▸ **Activities**
1: According to the stir fried chicken noodles text, about how much time does the recipe need?
2: Repeat the noodle text from "If you already" up to and including "broken so easily.".

▸ **Extracted text**
The all-time favorite comfort food, this stir fried chicken noodles is most probably the most ordered take-out item across globe, but it’s equally easy to make at home and more flavorful too!
If you already know me, you must be knowing that I haven’t got over stir fried chicken noodles yet and would never will for sure!
Me and stir fried chicken noodles are best friends since a really long time and our bond is too strong to be broken so easily.
I already have many recipes of stir fried noodles, both vegetarian and non-vegetarian, up here in my blog with various tweaks here & there and all are my favorites.
I love to celebrate my love towards stir fried chicken noodles frequently; so this recipe is quite a regular on our dinner table.
Today’s stir fried chicken noodles has something new which I learned recently and wanted to see if it makes my beloved noodles any better.
Well it did and very much so! That’s why I also did make a video to share with you guys how you can make such amazing stir fried chicken noodles at home without much of a fuss!
You just need very few ingredients and about 30 minutes of time, all parts will come together beautifully and let you forget the take-out option!

▸ **Source material**
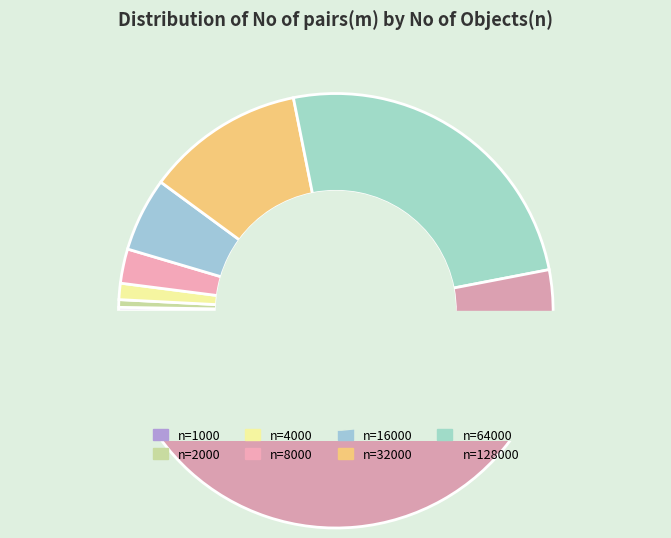

To the nearest percent, what is the difference between the largest and smallest slice percentages?

53%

▸ **Solution set**
1: About 30 minutes.

2:
If you already know me, you must be knowing that I haven’t got over stir fried chicken noodles yet and would never will for sure!
Me and stir fried chicken noodles are best friends since a really long time and our bond is too strong to be broken so easily.